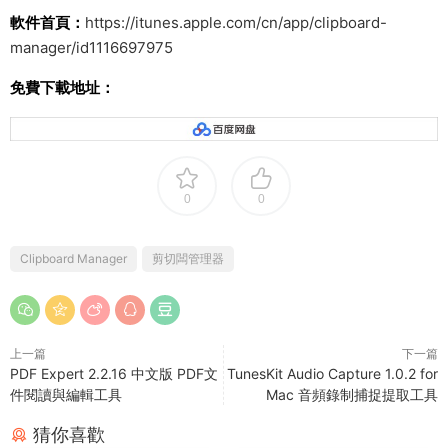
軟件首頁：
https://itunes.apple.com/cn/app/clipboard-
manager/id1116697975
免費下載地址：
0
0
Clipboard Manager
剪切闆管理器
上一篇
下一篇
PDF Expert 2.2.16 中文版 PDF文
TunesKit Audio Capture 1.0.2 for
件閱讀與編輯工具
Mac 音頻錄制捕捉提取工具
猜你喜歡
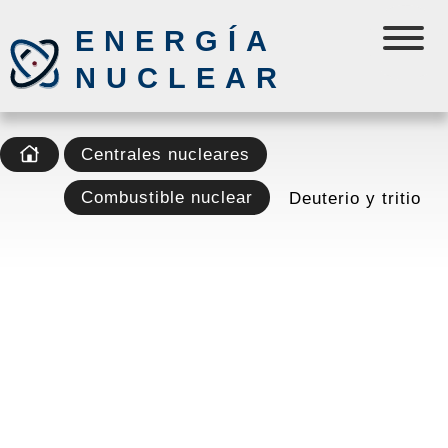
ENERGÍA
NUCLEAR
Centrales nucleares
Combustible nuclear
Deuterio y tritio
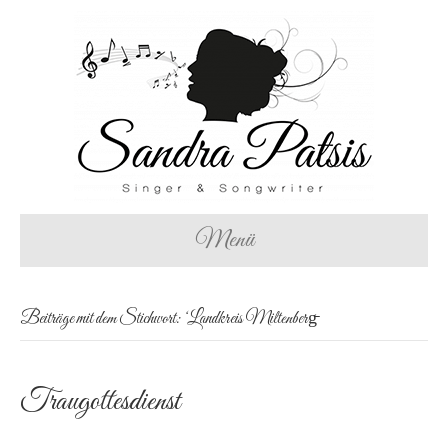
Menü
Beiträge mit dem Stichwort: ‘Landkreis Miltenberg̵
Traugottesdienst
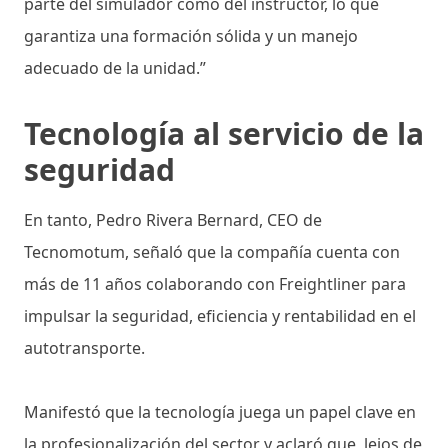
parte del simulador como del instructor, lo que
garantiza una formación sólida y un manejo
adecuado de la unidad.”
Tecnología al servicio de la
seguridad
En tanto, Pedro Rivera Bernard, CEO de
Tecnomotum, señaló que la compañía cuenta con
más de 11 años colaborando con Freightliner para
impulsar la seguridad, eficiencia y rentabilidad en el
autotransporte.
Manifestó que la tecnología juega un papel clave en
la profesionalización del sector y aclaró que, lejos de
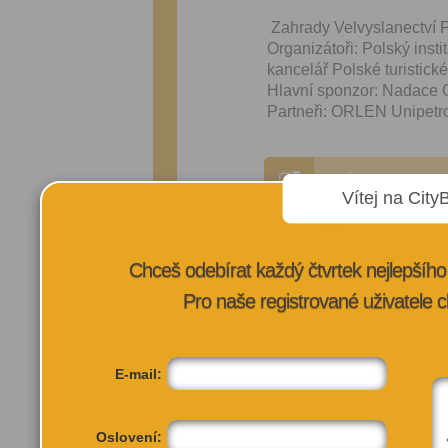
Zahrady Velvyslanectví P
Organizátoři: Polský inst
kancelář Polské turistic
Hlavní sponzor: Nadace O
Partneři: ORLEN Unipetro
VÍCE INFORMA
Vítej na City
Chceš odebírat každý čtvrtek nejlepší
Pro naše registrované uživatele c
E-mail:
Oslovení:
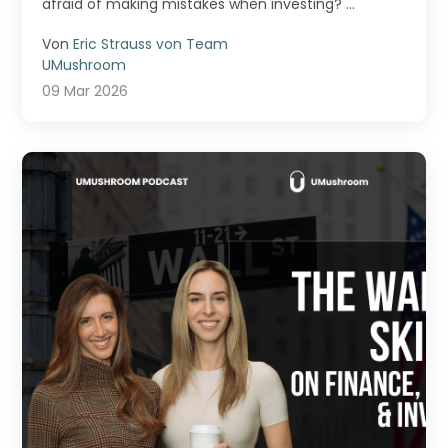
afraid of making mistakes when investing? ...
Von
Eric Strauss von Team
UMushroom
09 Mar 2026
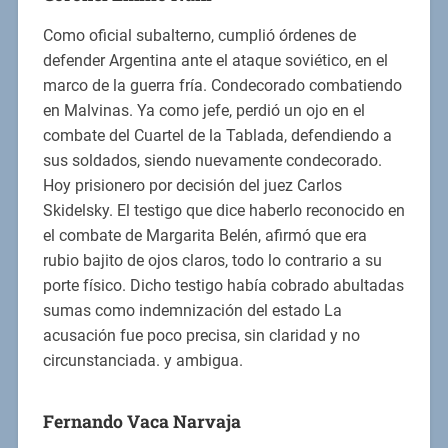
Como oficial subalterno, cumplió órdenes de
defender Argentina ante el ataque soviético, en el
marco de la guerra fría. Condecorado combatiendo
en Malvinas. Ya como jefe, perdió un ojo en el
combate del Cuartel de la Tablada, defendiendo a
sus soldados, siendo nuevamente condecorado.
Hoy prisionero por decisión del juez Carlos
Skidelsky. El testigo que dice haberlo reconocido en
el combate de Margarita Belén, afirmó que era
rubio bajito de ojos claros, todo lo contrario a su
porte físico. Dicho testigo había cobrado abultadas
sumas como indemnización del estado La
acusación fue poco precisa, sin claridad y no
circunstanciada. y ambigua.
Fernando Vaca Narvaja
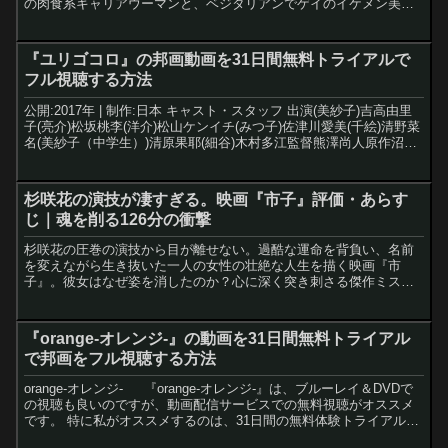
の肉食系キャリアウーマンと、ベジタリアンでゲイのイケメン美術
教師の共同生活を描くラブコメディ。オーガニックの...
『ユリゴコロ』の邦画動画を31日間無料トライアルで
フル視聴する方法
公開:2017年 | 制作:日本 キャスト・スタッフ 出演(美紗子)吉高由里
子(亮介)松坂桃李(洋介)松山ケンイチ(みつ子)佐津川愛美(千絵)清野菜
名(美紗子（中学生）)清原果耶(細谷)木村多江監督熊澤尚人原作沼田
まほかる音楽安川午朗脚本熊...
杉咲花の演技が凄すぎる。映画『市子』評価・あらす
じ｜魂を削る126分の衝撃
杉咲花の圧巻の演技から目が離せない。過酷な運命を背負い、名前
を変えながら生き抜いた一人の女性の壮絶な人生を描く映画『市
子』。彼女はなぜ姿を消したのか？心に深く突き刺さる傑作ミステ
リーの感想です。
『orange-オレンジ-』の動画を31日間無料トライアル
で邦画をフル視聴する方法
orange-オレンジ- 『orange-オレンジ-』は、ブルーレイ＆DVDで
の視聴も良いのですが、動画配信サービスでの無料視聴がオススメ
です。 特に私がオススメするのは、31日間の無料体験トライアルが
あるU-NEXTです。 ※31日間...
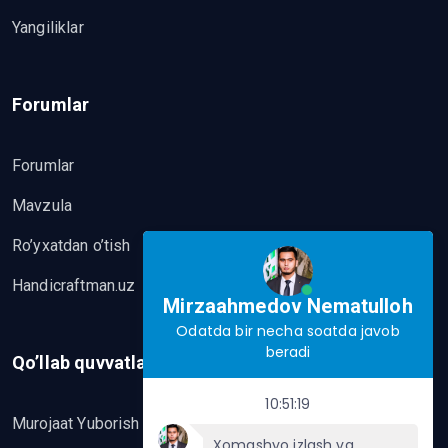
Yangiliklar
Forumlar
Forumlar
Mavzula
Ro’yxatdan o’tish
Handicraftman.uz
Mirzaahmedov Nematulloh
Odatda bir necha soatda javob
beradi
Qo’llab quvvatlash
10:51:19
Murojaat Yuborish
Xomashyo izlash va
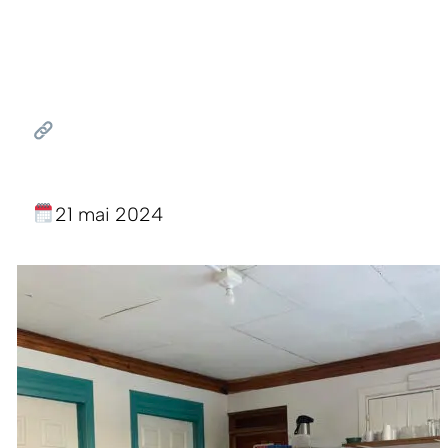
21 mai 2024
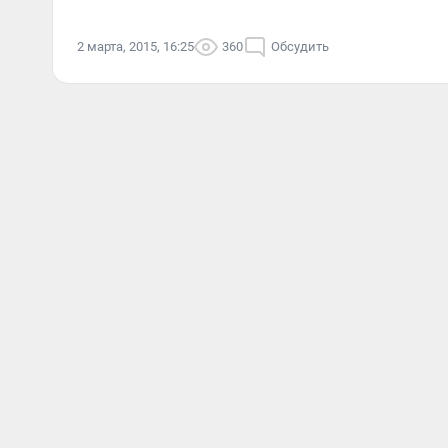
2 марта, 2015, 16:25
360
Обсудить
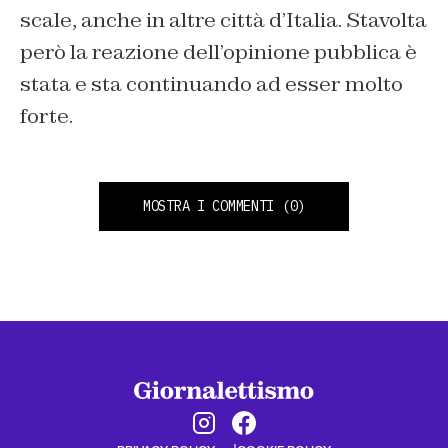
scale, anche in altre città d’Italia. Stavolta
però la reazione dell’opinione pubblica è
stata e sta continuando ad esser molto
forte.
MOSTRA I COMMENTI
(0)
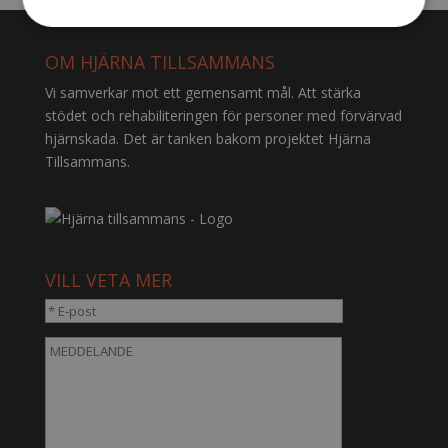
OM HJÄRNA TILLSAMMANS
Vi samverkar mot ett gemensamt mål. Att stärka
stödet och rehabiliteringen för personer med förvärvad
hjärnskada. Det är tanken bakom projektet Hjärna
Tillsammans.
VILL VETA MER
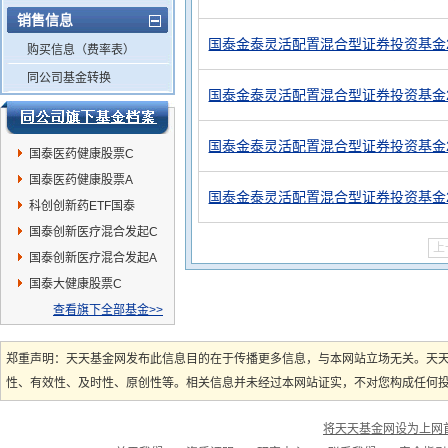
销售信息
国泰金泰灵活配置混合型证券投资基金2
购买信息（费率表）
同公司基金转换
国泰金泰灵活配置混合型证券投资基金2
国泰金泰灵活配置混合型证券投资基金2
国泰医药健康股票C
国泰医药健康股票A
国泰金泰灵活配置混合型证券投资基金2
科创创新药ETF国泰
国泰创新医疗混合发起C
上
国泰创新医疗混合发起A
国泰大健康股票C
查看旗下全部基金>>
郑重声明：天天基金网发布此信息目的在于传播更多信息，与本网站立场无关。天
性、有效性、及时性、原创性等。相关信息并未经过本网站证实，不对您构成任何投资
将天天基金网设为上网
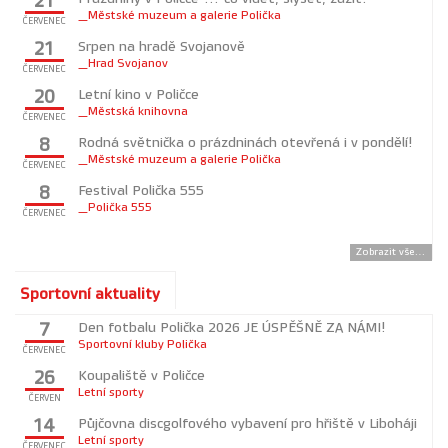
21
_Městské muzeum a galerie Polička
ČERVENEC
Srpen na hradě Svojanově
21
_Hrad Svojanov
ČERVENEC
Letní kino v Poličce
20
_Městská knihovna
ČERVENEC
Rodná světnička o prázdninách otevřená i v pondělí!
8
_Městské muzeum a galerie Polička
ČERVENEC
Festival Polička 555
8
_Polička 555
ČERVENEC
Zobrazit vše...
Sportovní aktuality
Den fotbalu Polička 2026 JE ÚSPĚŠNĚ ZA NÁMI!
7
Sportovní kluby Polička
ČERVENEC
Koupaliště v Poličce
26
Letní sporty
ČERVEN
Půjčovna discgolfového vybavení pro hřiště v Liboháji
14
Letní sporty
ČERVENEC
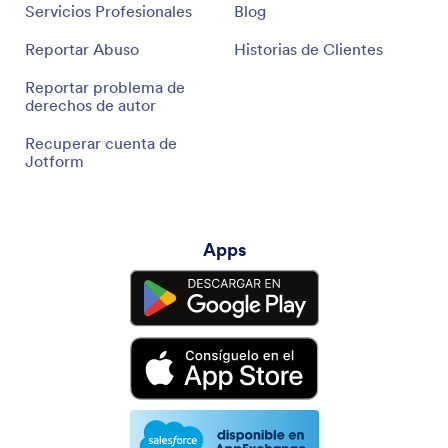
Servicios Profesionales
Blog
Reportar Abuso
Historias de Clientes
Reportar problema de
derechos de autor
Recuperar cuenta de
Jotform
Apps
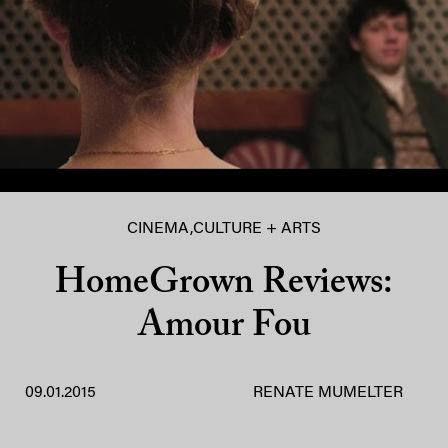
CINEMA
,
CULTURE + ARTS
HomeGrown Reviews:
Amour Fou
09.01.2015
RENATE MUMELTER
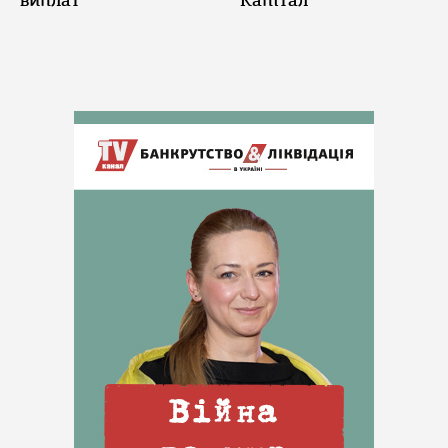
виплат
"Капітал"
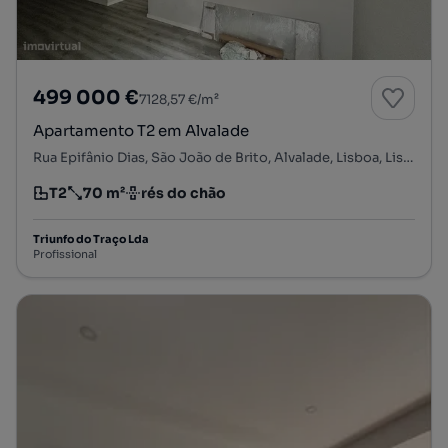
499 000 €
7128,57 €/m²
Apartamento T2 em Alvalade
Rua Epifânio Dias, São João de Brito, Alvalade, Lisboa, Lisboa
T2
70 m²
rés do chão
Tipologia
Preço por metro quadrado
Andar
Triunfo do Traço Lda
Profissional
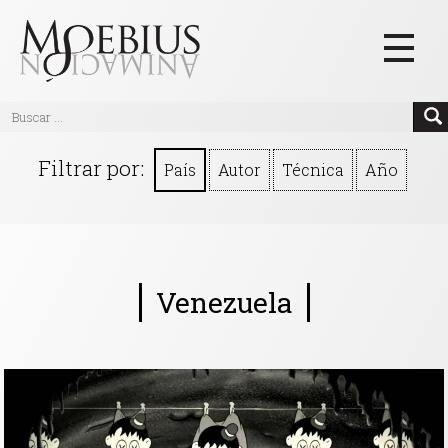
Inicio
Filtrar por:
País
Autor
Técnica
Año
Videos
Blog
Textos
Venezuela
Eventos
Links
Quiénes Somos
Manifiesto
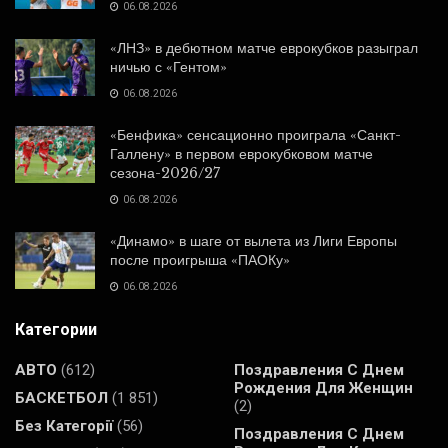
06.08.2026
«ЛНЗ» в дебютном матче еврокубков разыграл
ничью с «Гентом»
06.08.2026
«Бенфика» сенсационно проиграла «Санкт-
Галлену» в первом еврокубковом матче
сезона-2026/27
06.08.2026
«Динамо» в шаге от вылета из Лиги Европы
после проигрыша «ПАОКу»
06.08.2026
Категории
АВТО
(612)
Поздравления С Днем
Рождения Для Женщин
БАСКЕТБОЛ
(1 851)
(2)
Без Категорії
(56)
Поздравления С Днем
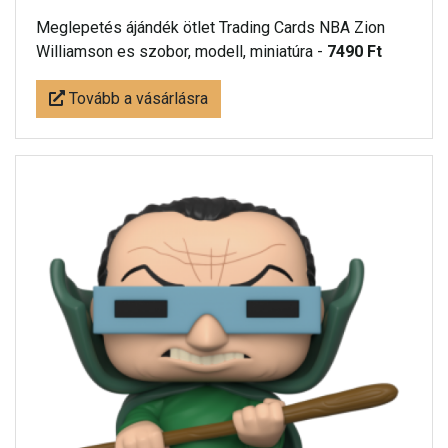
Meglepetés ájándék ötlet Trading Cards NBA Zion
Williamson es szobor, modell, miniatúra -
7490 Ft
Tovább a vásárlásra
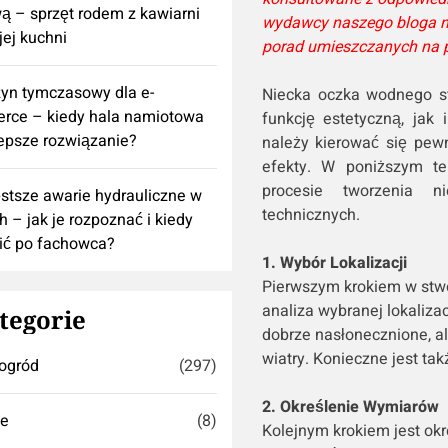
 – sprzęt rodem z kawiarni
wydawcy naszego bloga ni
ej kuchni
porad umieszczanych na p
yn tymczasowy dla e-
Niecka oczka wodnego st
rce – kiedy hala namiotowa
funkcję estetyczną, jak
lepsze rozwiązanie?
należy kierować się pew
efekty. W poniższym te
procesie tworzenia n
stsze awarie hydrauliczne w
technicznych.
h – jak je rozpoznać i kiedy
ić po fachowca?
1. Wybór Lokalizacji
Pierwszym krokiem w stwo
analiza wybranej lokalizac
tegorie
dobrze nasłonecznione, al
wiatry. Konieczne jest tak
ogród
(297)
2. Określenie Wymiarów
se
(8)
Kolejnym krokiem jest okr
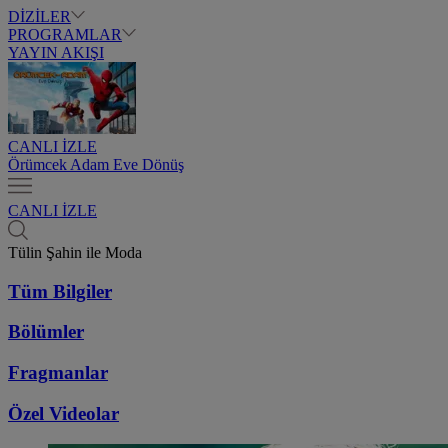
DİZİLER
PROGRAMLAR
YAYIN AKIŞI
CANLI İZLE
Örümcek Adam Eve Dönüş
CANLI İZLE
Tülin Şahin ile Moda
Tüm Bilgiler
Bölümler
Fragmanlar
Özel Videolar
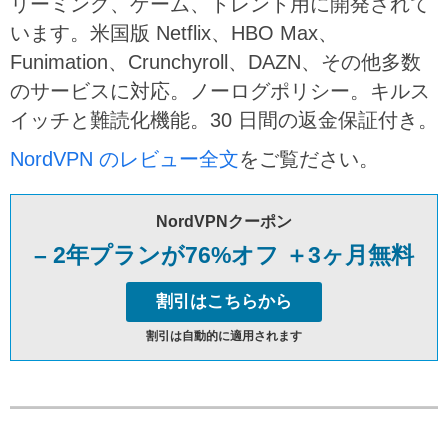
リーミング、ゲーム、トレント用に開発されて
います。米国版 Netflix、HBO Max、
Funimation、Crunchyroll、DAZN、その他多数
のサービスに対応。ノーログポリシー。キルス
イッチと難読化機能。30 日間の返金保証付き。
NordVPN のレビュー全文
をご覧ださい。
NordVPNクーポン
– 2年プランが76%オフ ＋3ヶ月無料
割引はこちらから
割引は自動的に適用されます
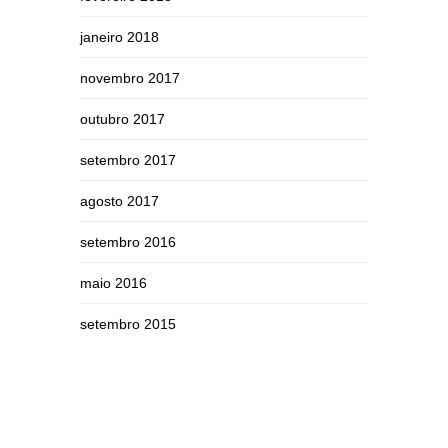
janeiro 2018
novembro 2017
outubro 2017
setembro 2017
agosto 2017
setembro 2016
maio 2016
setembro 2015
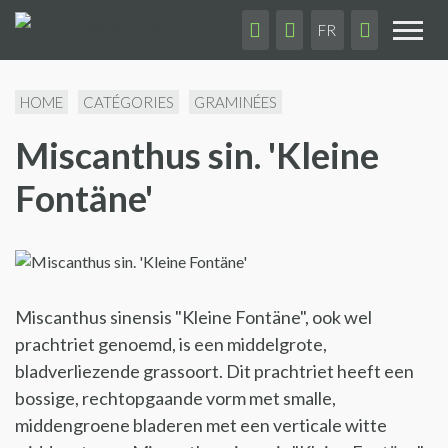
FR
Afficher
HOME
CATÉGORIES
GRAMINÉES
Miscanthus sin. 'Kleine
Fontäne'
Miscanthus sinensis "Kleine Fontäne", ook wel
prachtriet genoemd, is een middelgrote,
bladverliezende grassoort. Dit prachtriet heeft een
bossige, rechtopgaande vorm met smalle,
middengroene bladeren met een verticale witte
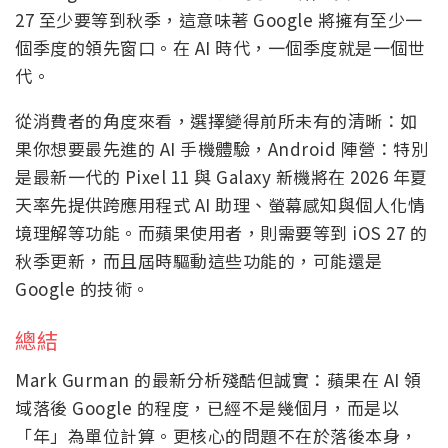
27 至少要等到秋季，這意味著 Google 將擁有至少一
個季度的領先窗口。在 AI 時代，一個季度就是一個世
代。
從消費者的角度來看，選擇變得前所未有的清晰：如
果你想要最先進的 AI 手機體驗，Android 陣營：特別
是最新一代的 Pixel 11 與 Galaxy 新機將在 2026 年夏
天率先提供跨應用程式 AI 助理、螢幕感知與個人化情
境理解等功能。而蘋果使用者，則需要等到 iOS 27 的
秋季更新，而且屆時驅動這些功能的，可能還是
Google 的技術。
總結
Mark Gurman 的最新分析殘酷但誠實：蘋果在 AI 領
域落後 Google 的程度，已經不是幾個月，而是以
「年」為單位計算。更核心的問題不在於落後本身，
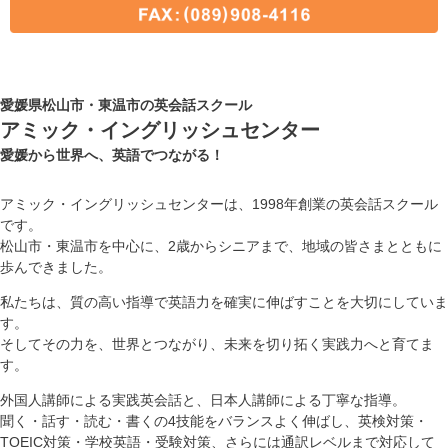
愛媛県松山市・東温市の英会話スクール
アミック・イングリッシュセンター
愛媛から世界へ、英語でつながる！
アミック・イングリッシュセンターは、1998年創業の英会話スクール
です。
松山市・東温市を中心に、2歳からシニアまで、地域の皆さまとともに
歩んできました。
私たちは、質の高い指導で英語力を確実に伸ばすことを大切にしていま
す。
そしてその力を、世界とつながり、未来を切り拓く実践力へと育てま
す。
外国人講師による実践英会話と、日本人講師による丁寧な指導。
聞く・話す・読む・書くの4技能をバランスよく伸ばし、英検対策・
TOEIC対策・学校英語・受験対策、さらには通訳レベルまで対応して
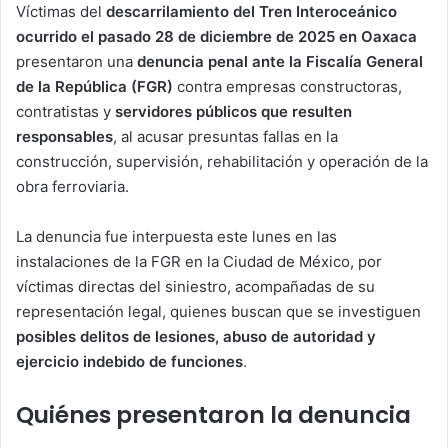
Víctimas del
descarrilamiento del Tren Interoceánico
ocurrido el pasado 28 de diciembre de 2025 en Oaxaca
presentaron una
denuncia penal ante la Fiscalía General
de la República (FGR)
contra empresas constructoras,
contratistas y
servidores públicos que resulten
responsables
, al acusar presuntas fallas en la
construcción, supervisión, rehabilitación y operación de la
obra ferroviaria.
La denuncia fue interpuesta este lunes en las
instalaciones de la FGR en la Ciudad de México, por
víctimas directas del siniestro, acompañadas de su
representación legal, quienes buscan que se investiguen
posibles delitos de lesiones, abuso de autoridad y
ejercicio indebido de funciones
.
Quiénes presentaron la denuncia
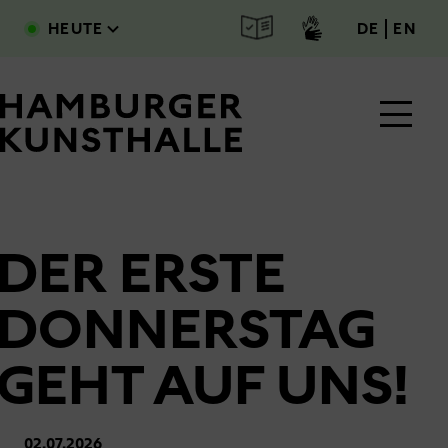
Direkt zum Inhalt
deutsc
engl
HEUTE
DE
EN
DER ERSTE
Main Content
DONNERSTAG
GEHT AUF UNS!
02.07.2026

○ ○ ○

Activity
Set down word for word, from the line that contains "presentaron una" to the end of the listing above, every line and no picture.

Problem solution
presentaron una
denuncia penal ante la Fiscalía General
de la República (FGR)
contra empresas constructoras,
contratistas y
servidores públicos que resulten
responsables
, al acusar presuntas fallas en la
construcción, supervisión, rehabilitación y operación de la
obra ferroviaria.
La denuncia fue interpuesta este lunes en las
instalaciones de la FGR en la Ciudad de México, por
víctimas directas del siniestro, acompañadas de su
representación legal, quienes buscan que se investiguen
posibles delitos de lesiones, abuso de autoridad y
ejercicio indebido de funciones
.
Quiénes presentaron la denuncia
Direkt zum Inhalt
deutsc
engl
HEUTE
DE
EN
DER ERSTE
Main Content
DONNERSTAG
GEHT AUF UNS!
02.07.2026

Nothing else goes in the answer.